Should the road become defective and unsafe due to the accumulation of ice and snow, however, County could be in violation of its maintenance duties if it is shown that County had ample time and notice to correct the condition. Farrell v. State, 46 A.D.2d 697, 359 N.Y.S.2d 922 (1974); Meta v. Township of Cherry Hill, 152 N.J.Super. 228, 377 A.2d 934 (App.1977); Ewald v. City of South Bend, 104 Ind.App. 679, 12 N.E.2d 995 (1938). Although a highway department usually does not have the duty to remove ice from the highway, the department can be held liable for its negligence in permitting a dangerous situation to continue without attempting to remedy or guard against the danger. Jones v. Commonwealth, Dept. of Highways, 520 S.W.2d 749 (Ky.1975). Counties should keep the highways in a reasonably safe condition. See SDCL 31-12-19. Cf. Homan v. Chicago & Northwestern Transp. Co., 314 N.W.2d 861 (S.D.1982) (plaintiffs action was predicated upon a theory that a township’s road was “out of repair” (SDCL 31-32-10) and rejected.) This action centers on an alleged breach of duty under SDCL 31-12-19. The reasonable length of time to remedy unsafe conditions, as well as the application of the reasonable and ordinary maintenance procedure, depend on the facts and circumstances of each case. Such considerations are questions for the jury. Koehler at 765; Ehlinger at 788; 4 Blashfield Auto Law § 163.11 (3d ed. 1965).

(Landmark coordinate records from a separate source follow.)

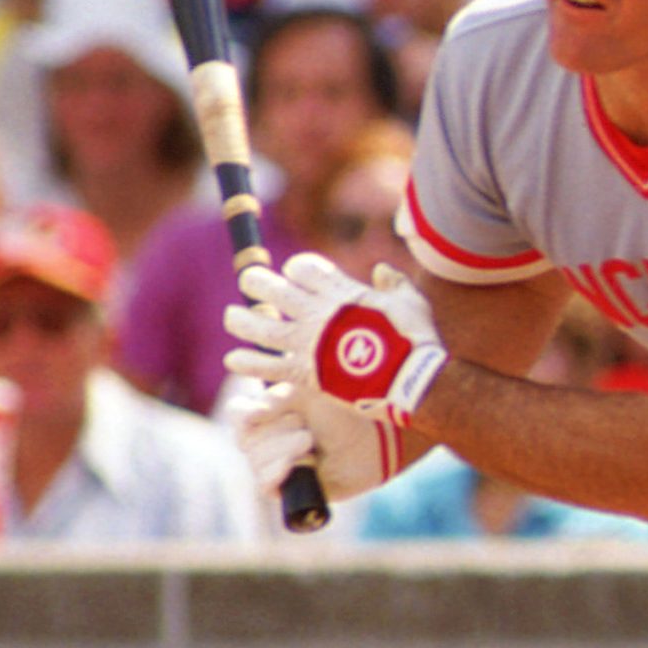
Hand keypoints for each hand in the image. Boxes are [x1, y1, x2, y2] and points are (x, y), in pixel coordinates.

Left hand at [226, 254, 448, 423]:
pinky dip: (247, 362)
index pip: (302, 267)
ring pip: (259, 326)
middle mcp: (316, 313)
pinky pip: (265, 365)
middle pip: (271, 288)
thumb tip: (381, 271)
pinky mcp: (303, 372)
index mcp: (340, 291)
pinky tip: (234, 359)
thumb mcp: (411, 301)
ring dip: (241, 321)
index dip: (296, 268)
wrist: (410, 379)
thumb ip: (393, 284)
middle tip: (251, 282)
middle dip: (257, 282)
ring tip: (233, 317)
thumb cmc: (415, 339)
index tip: (296, 274)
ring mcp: (307, 343)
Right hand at [228, 378, 403, 502]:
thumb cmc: (341, 416)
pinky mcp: (285, 489)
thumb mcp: (308, 397)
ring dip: (283, 449)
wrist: (370, 443)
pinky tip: (298, 463)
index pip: (237, 413)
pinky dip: (279, 472)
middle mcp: (264, 441)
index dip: (245, 414)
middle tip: (305, 427)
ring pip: (256, 461)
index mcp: (266, 414)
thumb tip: (253, 412)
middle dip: (276, 430)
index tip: (260, 412)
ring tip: (309, 441)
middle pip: (246, 438)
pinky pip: (265, 484)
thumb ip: (278, 398)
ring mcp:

Viewing the evidence most favorably to the non-moving party, Bland, we find that evidence of an accumulation of snow or ice over a long period of time on a highway may present a hazard to motorists and creates a jury question as to the ordinary and reasonable maintenance provided by County. Scho-enwald at 520.

Reversed and remanded.

MILLER, C.J., concurs. WUEST and SABERS, JJ., concur specially. AMUNDSON, J., dissents.

Davison County did not raise sovereign immunity as a defense nor was it postured as an issue in the briefs presented to this Court.